L’Espagne a déjà commencé à intégrer ces technologies dans les rapports officiels du système électrique, incorporant des indicateurs spécifiques concernant le stockage. Selon Red Électrique, le pays dispose actuellement d’une capacité de stockage installée d’environ 3 356 MW, permettant d’intégrer environ 8 666 GWh d’énergie stockée sur l’année écoulée.
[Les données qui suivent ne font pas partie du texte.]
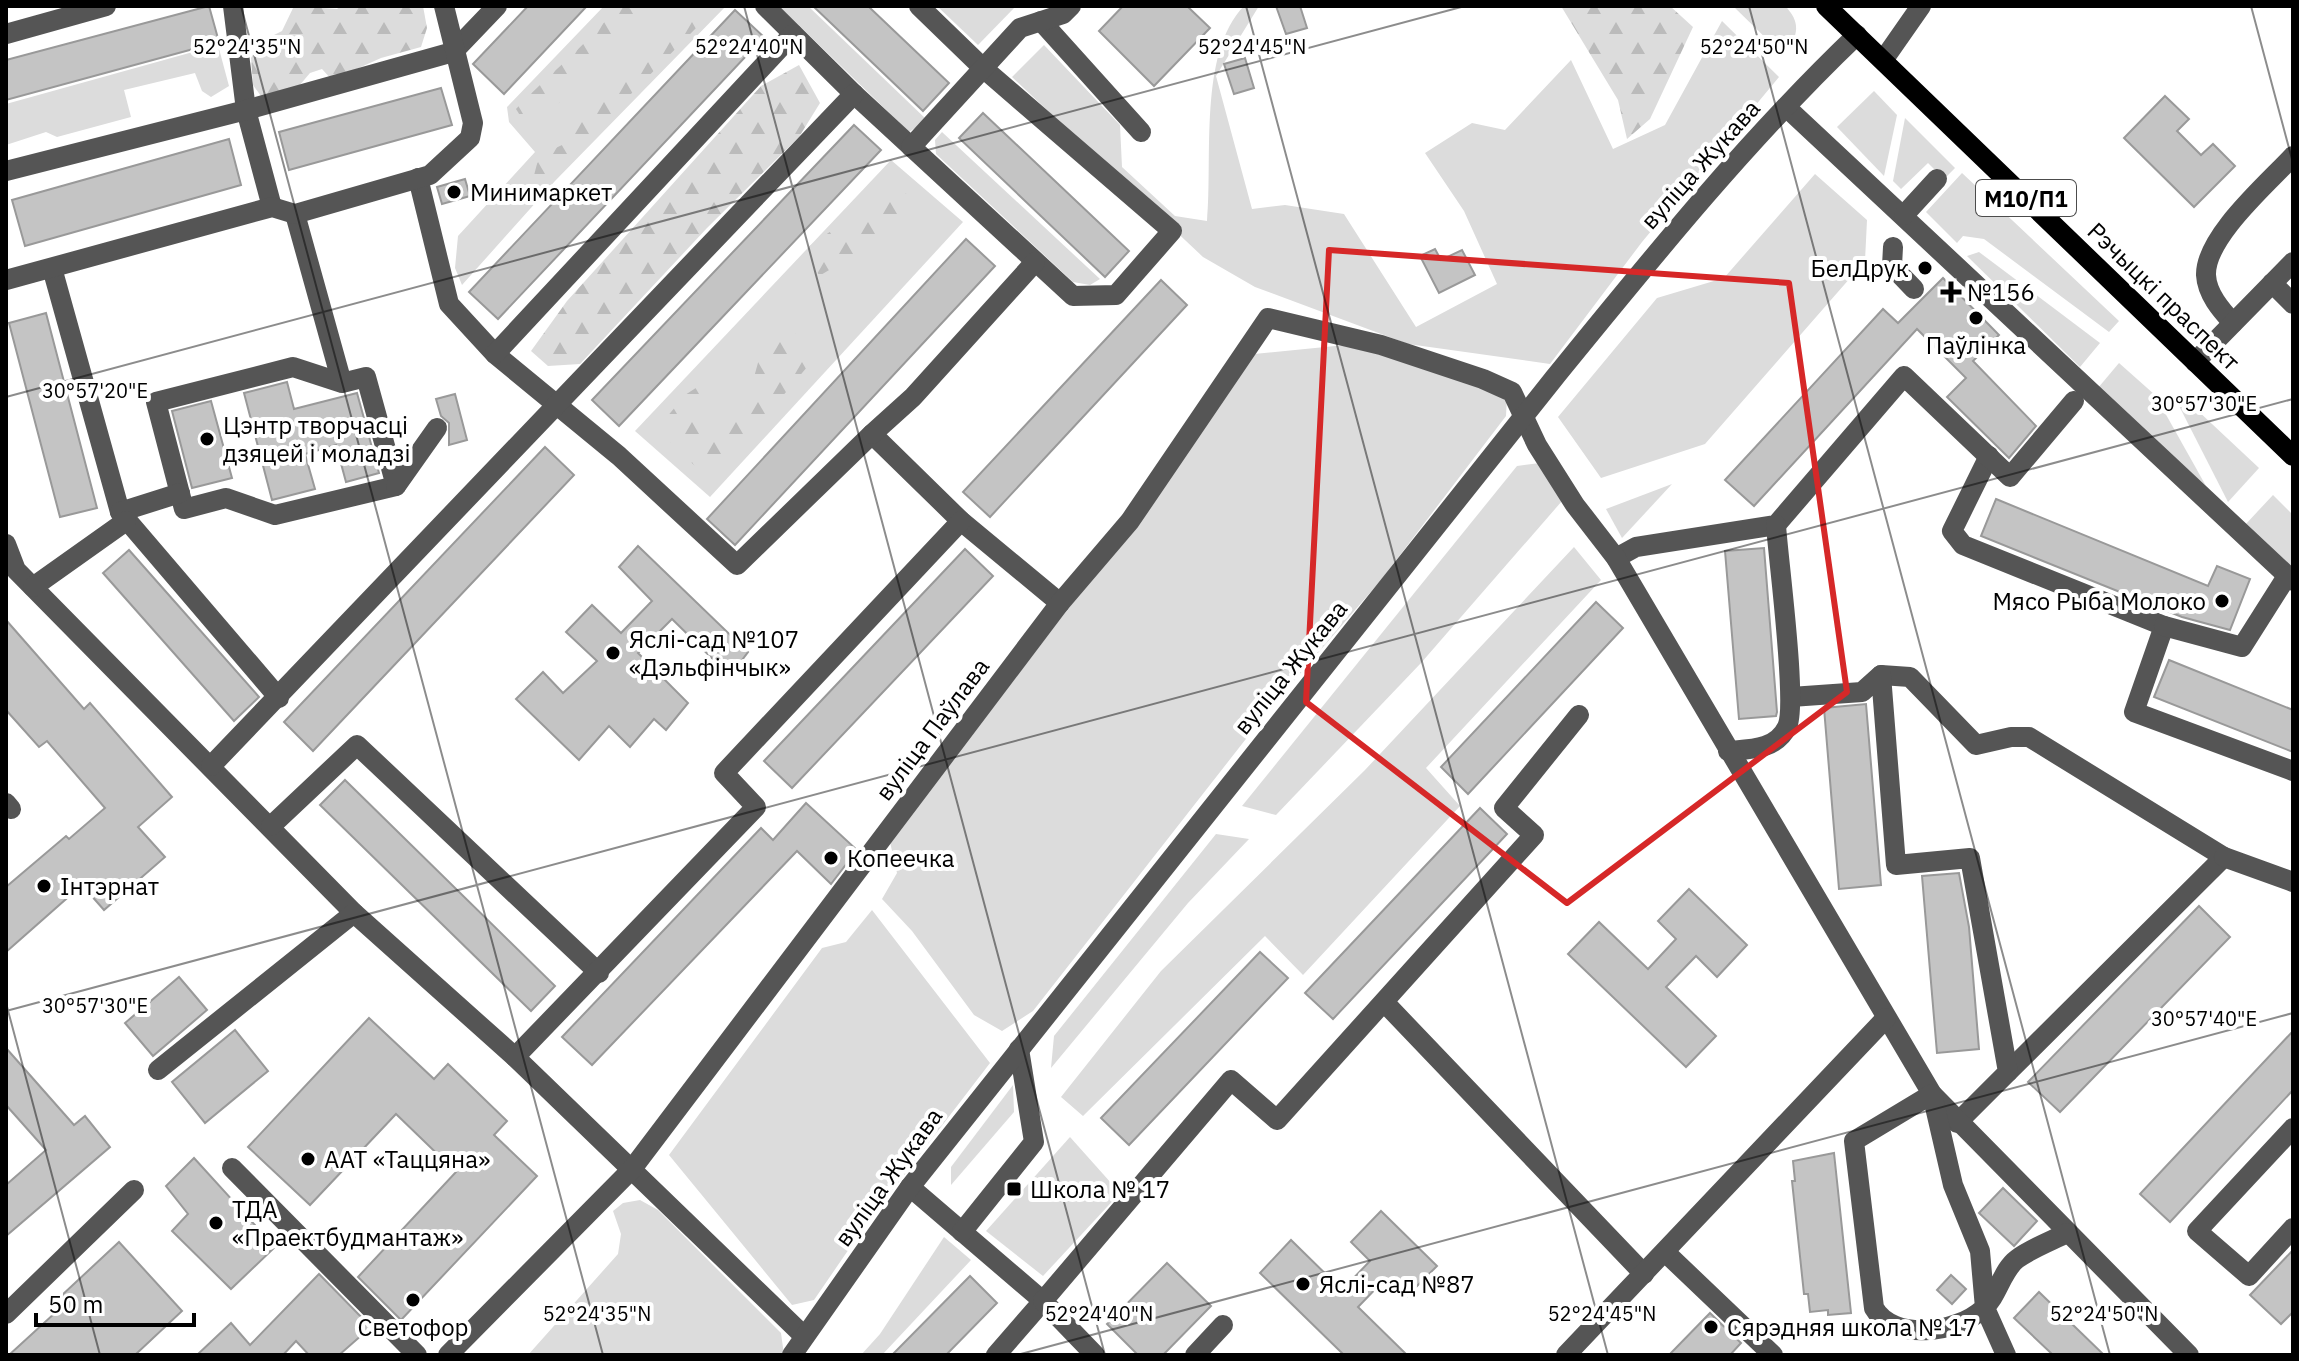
<svg xmlns="http://www.w3.org/2000/svg" width="2299" height="1361" font-family="'IBM Plex Sans',sans-serif">
<style>
.grass{fill:#dcdcdc}
.forest{fill:url(#forest-firs)}
.building{fill:#c4c4c4;stroke:#999;stroke-width:2}
.lines{fill:none;stroke-linecap:round;stroke-linejoin:round}
.minor{stroke:#555;stroke-width:20}
.major{stroke:#000;stroke-width:20}
.marked{fill:none;stroke:#d62828;stroke-width:6;stroke-linejoin:round}
.ticks{fill:none;stroke:#000;stroke-width:2;stroke-opacity:0.45}
.poi-dot{fill:#000;stroke:#fff;stroke-width:3}
.labels{text-anchor:middle;dominant-baseline:central;stroke-width:8;stroke-linejoin:round;paint-order:stroke}
.shield{fill:#fff;stroke:#4c4c4c;stroke-width:2}
.shield-label{font-size:22px;font-weight:bold;fill:#000}
.street-label{font-size:24px;fill:#000;stroke:#fff}
.poi-label{font-size:24px;fill:#000;stroke:#fff;text-anchor:start}
.ticks-label{font-size:20px;text-anchor:middle;fill:#000;stroke:#fff;stroke-width:8;stroke-linejoin:round;paint-order:stroke}
</style>
<defs>
<pattern id="forest-firs" width="22" height="20" patternUnits="userSpaceOnUse" patternTransform="scale(2)"><rect width="22" height="20" fill="#dcdcdc"/><path d="M5 1l3.5 6h-7zM16 11l3.5 6h-7z" fill="#bbb"/></pattern>
</defs>
<rect width="100%" height="100%" fill="#fff"/>
<g class="grass">
<path d="M604,6H726L555,181L462,285L455,268L458,236L535,152L509,122L507,107Z"/>
<path d="M779,6H808L927,120L909,132Z"/>
<path d="M937,6H1016L978,45Z"/>
<path d="M1244,6H1259L1216,76L1252,209L1285,205L1344,214L1416,327L1497,284L1464,211L1425,153L1472,123L1505,130L1571,60L1613,149L1665,125L1722,21L1779,77L1642,242L1550,364L1408,344L1255,287L1203,257L1012,77L1044,45L1120,125L1122,167L1175,216L1207,221C1213,159 1198,53 1244,6Z"/>
<path d="M1733,6H1785C1802,23 1798,38 1783,55Z"/>
<path d="M218,45L229,86L211,97L202,91L195,73L124,90L131,117L57,137L46,132L6,145V104Z"/>
<path d="M1874,91L1897,115L1884,176L1837,127Z"/>
<path d="M1905,118L1955,168L1944,179L1928,163L1901,189L1893,181Z"/>
<path d="M942,132L1100,279L1090,285L1073,282L936,154L935,140Z"/>
<path d="M891,160L963,222L710,497L635,431Z"/>
<path d="M1962,173L2119,321L2109,332L1984,239L1963,236L1957,243L1926,212Z"/>
<path d="M1815,174L1867,220L1865,261L1705,444L1601,478L1558,417L1657,298L1724,278Z"/>
<path d="M1979,252L2100,343L2080,367L1967,256Z"/>
<path d="M1345,345L1448,372L1507,396L1506,416L1381,580L1267,712L1033,1011L1002,1031L974,1015L912,931L882,899L897,873L890,842L1074,601L1244,355Z"/>
<path d="M2119,363L2155,395L2206,486L2098,388Z"/>
<path d="M2173,394H2180L2259,468L2228,502Z"/>
<path d="M1540,463L1562,501L1421,663L1276,815L1242,806L1517,466Z"/>
<path d="M1672,484L1622,538L1606,509Z"/>
<path d="M2273,495L2293,515V573L2244,526Z"/>
<path d="M1574,547L1601,580L1426,768L1460,806L1303,975L1265,936L1083,1116L1061,1097L1161,971L1365,770Z"/>
<path d="M1216,834L1249,839L1188,903L1051,1068L1054,1036Z"/>
<path d="M872,910L990,1063L862,1230L814,1300L792,1305L669,1155L822,948L846,942Z"/>
<path d="M1013,1085L1014,1112L951,1185V1167Z"/>
<path d="M1070,1137L1120,1193L1043,1276L986,1231Z"/>
<path d="M640,1200L658,1210L781,1333L784,1355H528L618,1254L621,1234L613,1211L623,1203Z"/>
<path d="M944,1237L971,1260L882,1355H861L880,1334Z"/>
</g>
<g class="forest">
<path d="M294,6L337,9L341,6H423L427,28L421,47L381,58L332,80L322,69L310,73L299,86L261,96L253,85L251,58L260,42L282,31Z"/>
<path d="M618,6H654L636,24L594,52L580,79L552,111L526,125L516,109C549,74 588,44 618,6Z"/>
<path d="M682,6H705L699,25L553,173L530,191L539,156L562,145L616,81L653,59L683,12Z"/>
<path d="M1561,6H1670L1693,27L1650,119L1627,139L1618,100Z"/>
<path d="M799,65L820,103L799,137L707,228L580,364L548,366L531,351L567,301L761,86Z"/>
<path d="M889,191L907,194L917,218L897,219L853,256L819,276L808,247Z"/>
<path d="M792,329L813,360L743,443L701,472L657,429L685,395L705,382L685,422H725L753,381L762,348Z"/>
</g>
<g class="building">
<path d="M209,6L219,42L6,100V60Z"/>
<path d="M528,6H587L504,94L473,64Z"/>
<path d="M813,6H868L949,83L923,111Z"/>
<path d="M1123,6H1187L1210,28L1154,86L1099,31Z"/>
<path d="M1276,6H1300L1307,28L1286,34Z"/>
<path d="M735,10L764,37L498,319L469,292Z"/>
<path d="M1245,58L1254,88L1234,94L1224,64Z"/>
<path d="M441,88L452,125L289,170L279,132Z"/>
<path d="M2165,96L2189,119L2177,131L2201,155L2213,144L2235,166L2194,207L2124,138Z"/>
<path d="M983,113L1129,251L1105,277L959,138Z"/>
<path d="M854,125L881,150L619,426L592,400Z"/>
<path d="M229,139L241,185L25,246L12,200Z"/>
<path d="M465,179L470,196L442,204L437,187Z"/>
<path d="M966,239L995,266L735,545L707,519Z"/>
<path d="M1435,249L1441,260L1462,250L1475,275L1439,293L1420,256Z"/>
<path d="M1943,278L1999,335L1973,361L2036,426L2009,458L1947,397L1966,378L1917,329L1754,506L1725,480L1883,309L1898,323Z"/>
<path d="M1161,280L1187,305L990,517L963,492Z"/>
<path d="M46,313L97,508L60,517L9,323Z"/>
<path d="M287,382L294,409L357,393L379,473L346,482L336,445L305,454L315,489L272,500L244,393Z"/>
<path d="M455,394L467,440L449,445V423L441,416L436,399Z"/>
<path d="M211,401L232,478L192,488L172,411Z"/>
<path d="M545,447L574,475L313,751L284,722Z"/>
<path d="M1996,499L2208,586L2217,566L2250,579L2230,630L2182,617L1981,536Z"/>
<path d="M638,546L748,652L730,676L672,619L638,653L688,703L666,730L654,719L630,747L609,726L579,760L516,699L543,672L563,693L597,661L566,632L592,605L621,633L652,601L619,567Z"/>
<path d="M1764,548L1777,712L1776,716L1739,719L1725,551Z"/>
<path d="M965,549L993,576L792,788L764,761Z"/>
<path d="M129,550L259,697L234,721L103,573Z"/>
<path d="M1596,602L1623,628L1468,794L1441,767Z"/>
<path d="M6,620L84,709L90,703L172,797L138,827L165,857L104,910L82,885L6,952V887L66,836L69,839L105,808L47,741L39,747L6,710Z"/>
<path d="M2169,660L2293,710V752L2154,697Z"/>
<path d="M1866,704L1881,885L1839,889L1824,708Z"/>
<path d="M345,780L555,986L531,1011L320,805Z"/>
<path d="M806,803L857,850L831,884L797,851L592,1065L562,1037L761,828L773,840Z"/>
<path d="M1480,808L1507,834L1333,1019L1305,993Z"/>
<path d="M1959,873L1969,927L1979,1049L1937,1053L1922,876Z"/>
<path d="M1689,889L1747,945L1717,977L1696,956L1666,987L1716,1036L1686,1067L1568,954L1599,922L1648,969L1676,939L1658,921Z"/>
<path d="M2199,906L2230,937L2060,1112L2028,1082Z"/>
<path d="M1260,952L1288,978L1129,1145L1101,1118Z"/>
<path d="M179,977L207,1010L153,1056L125,1023Z"/>
<path d="M369,1018L434,1079L448,1064L507,1121L494,1135L537,1176L401,1320L358,1277L456,1172L396,1114L310,1205L248,1147Z"/>
<path d="M235,1030L268,1071L205,1123L172,1082Z"/>
<path d="M2293,1031V1090L2170,1222L2140,1194Z"/>
<path d="M6,1048L74,1125L85,1116L110,1147L6,1236V1185L46,1150L6,1105Z"/>
<path d="M1834,1153L1851,1313L1828,1315V1310L1810,1312L1808,1294H1804L1792,1181H1795L1793,1161Z"/>
<path d="M194,1158L275,1247L231,1289L172,1231L188,1214L166,1186Z"/>
<path d="M2003,1188L2037,1221L2014,1246L1979,1213Z"/>
<path d="M1381,1211L1437,1266L1406,1297L1386,1278L1358,1307L1407,1355H1344L1260,1273L1291,1240L1342,1290L1370,1261L1351,1242Z"/>
<path d="M119,1242L182,1311L135,1355H9L67,1302L61,1296Z"/>
<path d="M2293,1250V1312L2281,1324L2250,1295Z"/>
<path d="M1167,1263L1211,1306L1163,1355H1138L1107,1324Z"/>
<path d="M319,1274L371,1327L339,1355H309L296,1341L283,1355H197L231,1323L250,1345Z"/>
<path d="M1951,1275L1966,1289L1952,1304L1937,1290Z"/>
<path d="M970,1276L997,1303L946,1355H892Z"/>
<path d="M2039,1292L2104,1355H2053L2014,1318Z"/>
<path d="M1710,1313L1741,1343L1730,1355H1669Z"/>
</g>
<g class="lines">
<g class="minor">
<path d="M233,6L246,110L272,207"/>
<path d="M765,6L854,94L1073,296L1116,295L1172,231L983,68L919,6"/>
<path d="M1041,21L1141,132"/>
<path d="M6,34L106,6"/>
<path d="M1884,59L1921,6"/>
<path d="M1786,107L2293,581"/>
<path d="M911,147L1020,28L1063,14L1071,6"/>
<path d="M6,171L246,110L453,52L497,6"/>
<path d="M418,178L449,304L495,354L619,456L737,565L872,434L961,521L1060,603"/>
<path d="M295,214L342,383L366,377L396,486L275,515L226,498L184,509L156,402L293,367L342,383"/>
<path d="M1904,215L1937,179"/>
<path d="M1893,247L1892,266L1914,289"/>
<path d="M52,268L120,512L279,698"/>
<path d="M6,280L272,207L295,214L430,175L470,138L473,123L444,6"/>
<path d="M2272,283L2293,304"/>
<path d="M2233,323C2221,310 2207,294 2206,275C2205,237 2268,183 2293,156"/>
<path d="M495,354L793,34"/>
<path d="M2195,362L2293,262"/>
<path d="M872,434L913,397L1035,262"/>
<path d="M1989,456L1952,531L1963,545L2164,626L2134,712L2293,771"/>
<path d="M396,486L437,428"/>
<path d="M120,512L180,493"/>
<path d="M6,544L16,570L354,913L515,1057L804,1336"/>
<path d="M1616,558L1636,547L1776,525L1904,376L2010,477L2074,401"/>
<path d="M33,587L126,521"/>
<path d="M2164,626L2242,647L2287,576"/>
<path d="M1881,675L1910,677L1976,745L2011,737H2029L2224,857L2008,1072"/>
<path d="M1791,697L1862,692L1881,675L1896,865L1970,858L2008,1072L1957,1123"/>
<path d="M1728,751C1750,749 1776,750 1787,727C1798,705 1778,558 1776,525"/>
<path d="M211,766L854,94"/>
<path d="M6,803L11,809"/>
<path d="M271,826L357,745L599,973"/>
<path d="M2224,857L2293,882"/>
<path d="M1385,1003L1644,1274"/>
<path d="M515,1057L756,807L724,773L961,521"/>
<path d="M158,1070L354,913"/>
<path d="M2293,1128L2197,1231L2249,1276L2293,1228"/>
<path d="M232,1168L417,1355"/>
<path d="M910,1187L1043,1301L996,1355"/>
<path d="M962,1232L1034,1142L1019,1049"/>
<path d="M1665,1252L1773,1355"/>
<path d="M6,1314L134,1190"/>
<path d="M448,1355L632,1169L1060,603L1130,521L1268,318L1381,345L1483,379L1512,392L1537,445L1575,505L1616,558L1932,1094L2189,1355"/>
<path d="M792,1355L910,1187L1555,377C1651,259 1747,140 1857,35"/>
<path d="M1095,1355L1043,1301L1231,1080L1277,1120L1534,835L1504,808L1579,715"/>
<path d="M1195,1355L1223,1325"/>
<path d="M1566,1355L1886,1018"/>
<path d="M2006,1355L1985,1308L1980,1251L1953,1185L1932,1094L1854,1141L1874,1308C1893,1342 1957,1333 1983,1309C1998,1296 2002,1270 2017,1259C2032,1248 2051,1241 2067,1233"/>
</g>
<path class="major" d="M1826,6L2293,456"/>
</g>
<path class="marked" d="M1329,250L1789,283L1847,692L1567,903L1306,702Z"/>
<path class="ticks" d="M241,6L603,1355M744,6L1105,1355M1246,6L1608,1355M1749,6L2110,1355M2251,6L2293,163M6,397L1465,6M6,1003L100,1355M6,1011L2293,399M1017,1355L2293,1013"/>
<g class="poi-dot">
<circle cx="454" cy="192" r="8"/>
<circle cx="1925" cy="268" r="8"/>
<path d="M1947 280h8v8h8v8h-8v8h-8v-8h-8v-8h8z"/>
<circle cx="1976" cy="318" r="8"/>
<circle cx="207" cy="439" r="8"/>
<circle cx="2222" cy="601" r="8"/>
<circle cx="613" cy="653" r="8"/>
<circle cx="831" cy="858" r="8"/>
<circle cx="44" cy="886" r="8"/>
<circle cx="308" cy="1159" r="8"/>
<rect x="1006" y="1181" width="16" height="16" rx="4"/>
<circle cx="216" cy="1223" r="8"/>
<circle cx="1303" cy="1284" r="8"/>
<circle cx="413" cy="1300" r="8"/>
<circle cx="1711" cy="1327" r="8"/>
</g>
<g class="labels">
<rect class="shield" x="1976" y="180" width="100" height="36" rx="6"/>
<g class="shield-label">
<text x="2026" y="198">М10/П1</text>
</g>
<g class="street-label">
<text transform="translate(1700 164) rotate(-48)">вуліца Жукава</text>
<text transform="translate(2164 296) rotate(44)">Рэчыцкі праспект</text>
<text transform="translate(1290 667) rotate(-51)">вуліца Жукава</text>
<text transform="translate(932 729) rotate(-53)">вуліца Паўлава</text>
<text transform="translate(888 1177) rotate(-54)">вуліца Жукава</text>
</g>
<g class="poi-label">
<text x="470" y="192">Минимаркет</text>
<text x="1909" y="268" text-anchor="end">БелДрук</text>
<text x="1967" y="292">№156</text>
<text x="1976" y="345" text-anchor="middle">Паўлінка</text>
<text x="223" y="425">Цэнтр творчасці<tspan x="223" dy="28">дзяцей і моладзі</tspan></text>
<text x="2206" y="601" text-anchor="end">Мясо Рыба Молоко</text>
<text x="629" y="639">Яслі-сад №107<tspan x="629" dy="28">«Дэльфінчык»</tspan></text>
<text x="847" y="858">Копеечка</text>
<text x="60" y="886">Інтэрнат</text>
<text x="324" y="1159">ААТ «Таццяна»</text>
<text x="1030" y="1189">Школа № 17</text>
<text x="232" y="1209">ТДА<tspan x="232" dy="28">«Праектбудмантаж»</tspan></text>
<text x="1319" y="1284">Яслі-сад №87</text>
<text x="413" y="1327" text-anchor="middle">Светофор</text>
<text x="1727" y="1327">Сярэдняя школа № 17</text>
</g>
</g>
<g class="ticks-label">
<text x="247" y="54">52°24'35"N</text>
<text x="749" y="54">52°24'40"N</text>
<text x="1252" y="54">52°24'45"N</text>
<text x="1754" y="54">52°24'50"N</text>
<text x="95" y="398">30°57'20"E</text>
<text x="2204" y="411">30°57'30"E</text>
<text x="95" y="1013">30°57'30"E</text>
<text x="2204" y="1026">30°57'40"E</text>
<text x="597" y="1321">52°24'35"N</text>
<text x="1099" y="1321">52°24'40"N</text>
<text x="1602" y="1321">52°24'45"N</text>
<text x="2104" y="1321">52°24'50"N</text>
</g>
<rect width="2299" height="1361" fill="none" stroke="#000000" stroke-width="16"/>
<path d="M36 1313v12h158v-12" fill="none" stroke="#000000" stroke-width="4"/>
<text x="48" y="1313" font-size="24" fill="#000000" stroke="#ffffff" stroke-width="6" paint-order="stroke">50 m</text>
</svg>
Les batteries et les centrales de pompage jouent un double rôle en facilitant l’intégration de grands volumes de génération renouvelable variable et en apportant des services de flexibilité et de stabilité au réseau, aidant à contrôler la fréquence, à gérer les pics de demande et à réduire le gaspillage d’énergie renouvelable lors de faibles consommations.
Pour 2030, le PNIEC établit un objectif très ambitieux : atteindre environ 22,5 GW de capacité de stockage, avec un mélange de différentes technologies. Pour cela, le secteur attend d’une réglementation claire qui puisse attirer des investissements et accélérer le déploiement de projets de batteries, de pompage et d’autres solutions avancées.
Demande électrique, réseau de transport et interconnexions : Stabilité à l’échelle du système
La stabilité renouvelable ne dépend pas seulement de l’énergie produite, mais aussi de la manière dont la demande évolue et de la robustesse du réseau électrique. En 2024, la demande électrique en Espagne a légèrement augmenté : ajustée aux effets de la température et du calendrier, elle s’est élevée d’environ 1,4 % par rapport à l’année précédente. En valeurs brutes, elle se situa autour de 248 800 GWh, soit un peu moins de 1 % de plus que l’année antérieure.
Ces niveaux suivent une tendance similaire à celle d’autres pays européens, où la consommation électrique progresse à un rythme modéré grâce à des améliorations en matière d’efficacité, des changements industriels et des conjonctures économiques. Néanmoins, le PNIEC prévoit que la demande atteindra 358 TWh en 2030, soit environ 34 % de plus qu’actuellement, en grande partie à cause de l’électrification des transports, du chauffage et de certaines industries.
Le réseau de transport espagnol a également été renforcé : en 2024, environ 487 kilomètres de circuits de nouvelles lignes ont été ajoutés, portant la longueur totale à environ 45 674 km. Le taux de disponibilité du réseau atteint près de 98 % dans l’ensemble du système national, avec des valeurs légèrement supérieures aux Baléares et aux Canaries.
À tout cela s’ajoutent les interconnexions électriques avec la France et le Portugal, qui permettent d’exporter et d’importer de l’énergie au gré des besoins du système. Cela fait déjà trois ans que l’Espagne termine l’année avec un solde net d’exportation d’électricité, affichant un montant d’environ 10 227 GWh en 2024, en grande partie grâce à son excédent renouvelable en de nombreux moments de l’année.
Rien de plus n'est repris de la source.